1) There should be a big Fag Hag Shuttle from every gay bar at 1:15 a.m. That’s when the dick clock strikes and girls become invisible. It doesn’t matter if you're Judy Garland back from the dead.
2) If I’m not paying you, don’t tell me what to do with my hair. A gay
friend once talked me into a spiral perm -- in 2003!
3) Don’t claim you like shopping, then get pissed and just sit in the “man chair.” Good gay shopping partners text-message while I shop happily.

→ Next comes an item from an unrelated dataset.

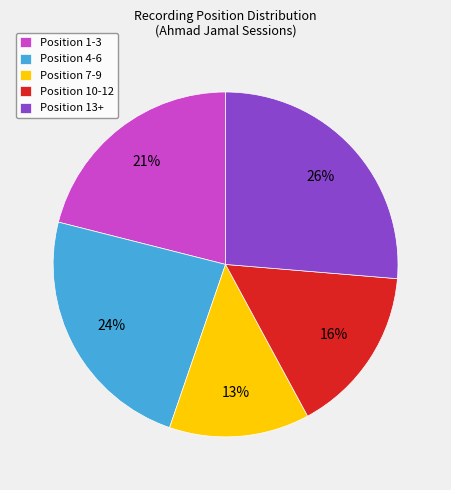

What is the ratio of the value at Position 4-6 to the value at Position 13+?

0.9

4) There’s no such thing as too much gay bedroom talk. You’ve given me the best advice on blow jobs.
5) Never say pussy smells like fish, because balls can smell like burritos -- and I’d rather have fish than Mexican.
6) I like the term fag hag. Even though you’re taking two derogatory things and smashing them together, it works. It’s real.
7) My sense of personal history is Madonna-centric: The start of my stand-up career? That was during Blond Ambition. First breakup? When the Sex book came out. Her “Frozen” period? That was when I was all about yoga and wearing lots of oils.
8) Gay guys should really check out the Discovery Channel reality show Deadliest Catch. It’s deep-sea fishermen, the butchest of the butch. The guys are so straight that it’s really like porn.
9) I don’t expect you to pay for dinner, but you’d better take me someplace where I can spot the fancy, top-shelf, boldface gays -- the ones you link to from your blog.
10) Forgive yourselves about your bodies already. If you can’t, then shut up about it.
Margaret Cho’s new U.S. tour, Beautiful, kicks off in March.